The Bank of England has announced a further delay to the implementation of crucial post-financial crisis banking reforms, pushing back the deadline to January 2027 amid uncertainty over US plans and growing pressure to support economic growth.
The Prudential Regulation Authority (PRA), which made the decision after consulting with HM Treasury, said the year-long delay to the Basel 3.1 rules would "allow more time for greater clarity to emerge about plans for its implementation in the United States."
The postponement marks the third delay to the reforms, which form the final set of international banking regulations designed to prevent another global financial crisis. The PRA had previously pushed back the implementation date by six months to January 2026.
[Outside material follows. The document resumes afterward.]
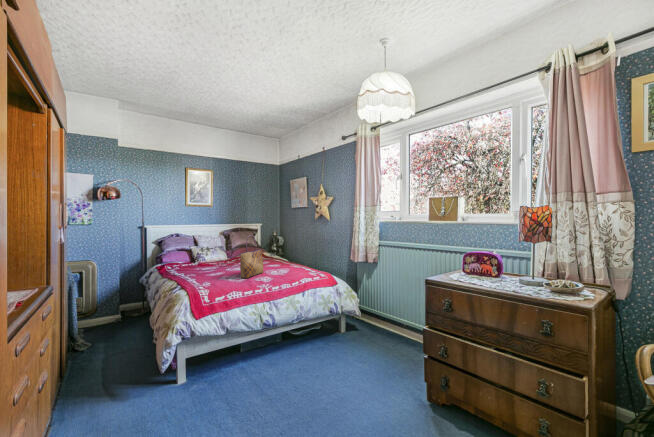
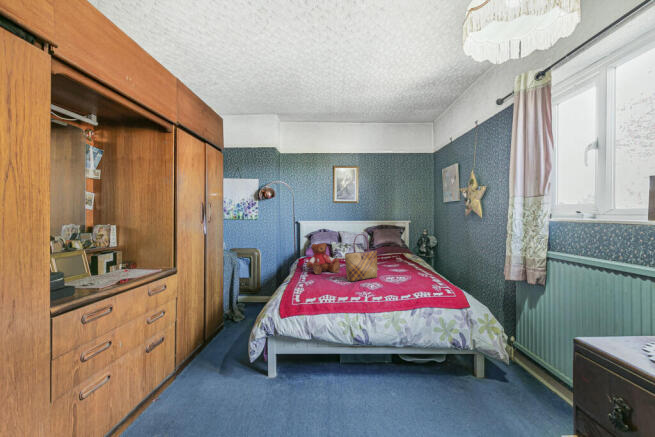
teddy bear: none [188,246,223,277] -> present [306,243,340,274]

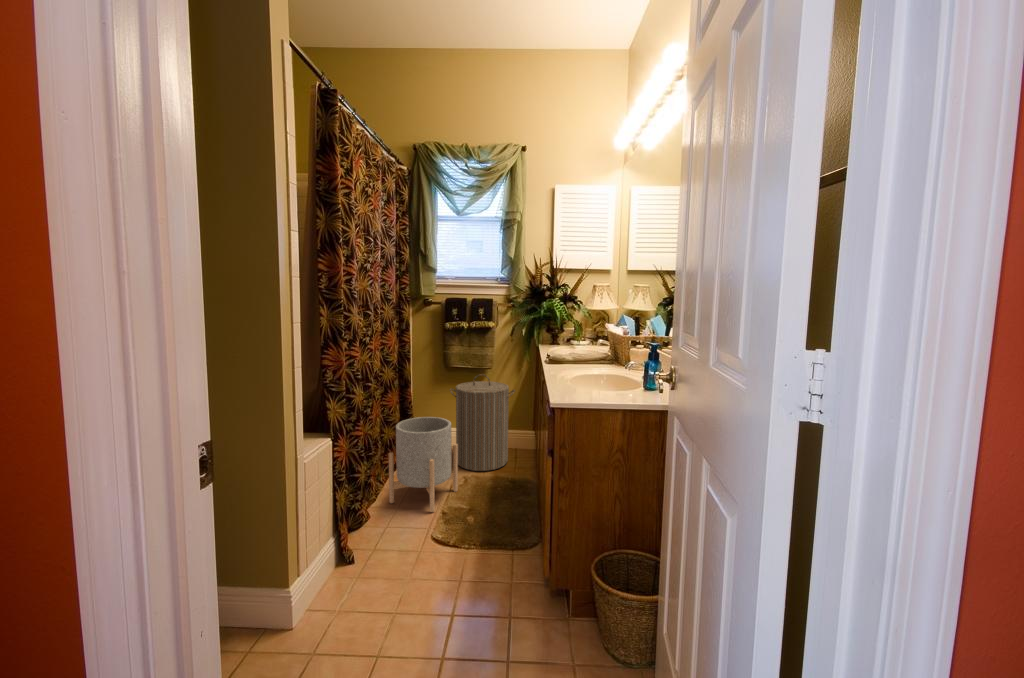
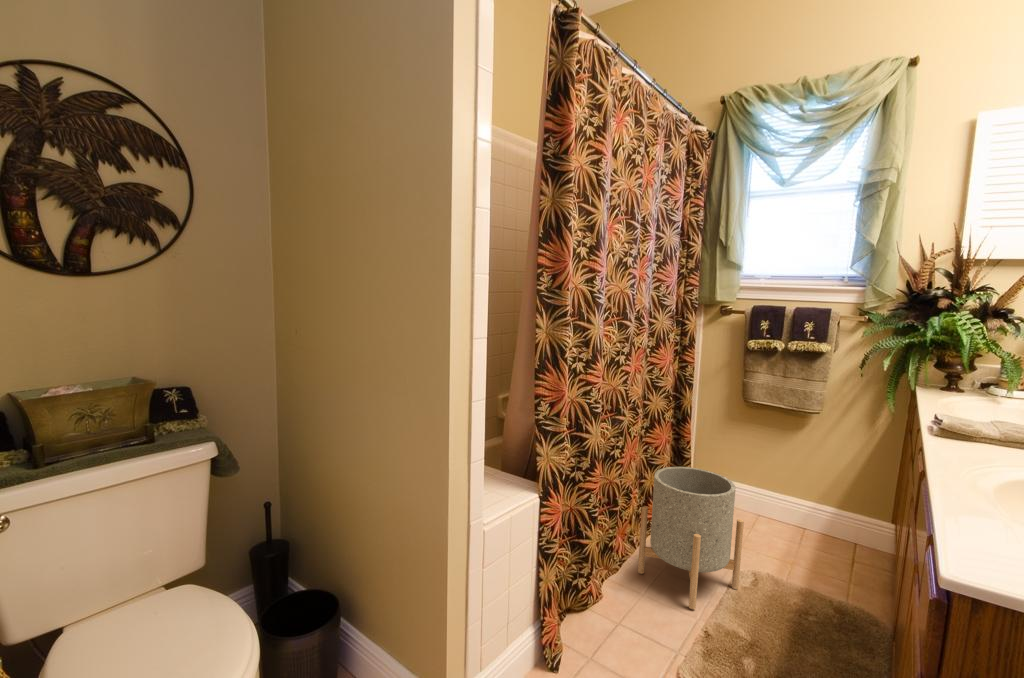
laundry hamper: present [450,374,515,471] -> none [745,422,861,575]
The decision comes as Rachel Reeves, the chancellor, increases pressure on UK regulators to focus more on supporting economic growth. On Thursday, she summoned chief executives of various watchdogs to Downing Street, though the PRA was not present at this meeting.
Bank of England deputy governor Sam Woods had earlier this month cautioned against participating in what he called a "race to the bottom" on financial regulation. However, the central bank noted it was taking into account "competitiveness and growth considerations" in its decision.
The reforms have faced significant opposition from banks in the United States, where Travis Hill, the potential next head of US banking regulation under incoming president Donald Trump, has outlined plans for lighter touch regulation and indicated he would reconsider the capital rules.
The European Union introduced most of the new rules this month but delayed implementation of regulations affecting banks' trading business until 2026, while Switzerland proceeded with implementing all rules in January.
British banks showed modest market gains following the announcement, with Barclays rising 0.8 per cent, Lloyds up 0.5 per cent, and HSBC increasing 0.1 per cent.
As part of the delay, the PRA announced it would pause its planned data collection exercise, which was originally due by 31 March 2025. This exercise was intended to inform a review of firm-specific capital requirements that would align with the Basel 3.1 implementation.
The regulator maintained that the date for full implementation would remain at 1 January 2030, with transitional periods being reduced to accommodate the new start date.
The decision highlights growing tensions between regulatory prudence and international competition. Steven Hall, a partner in KPMG UK's financial risk management practice, said: "As the PRA announces a further delay to the implementation of Basel 3.1, we are seeing the consequences of the interaction between prudential safety and the international competitiveness agenda play out in public."
He noted that while the EU has largely implemented its regulations, with some provisions taking effect from 1 January this year, the divergent timelines between the UK, US and EU create uncertainty for banks. "For UK banks, this leaves them time to either 'do things properly', or take their foot off the gas, expecting further delays down the line," Hall added.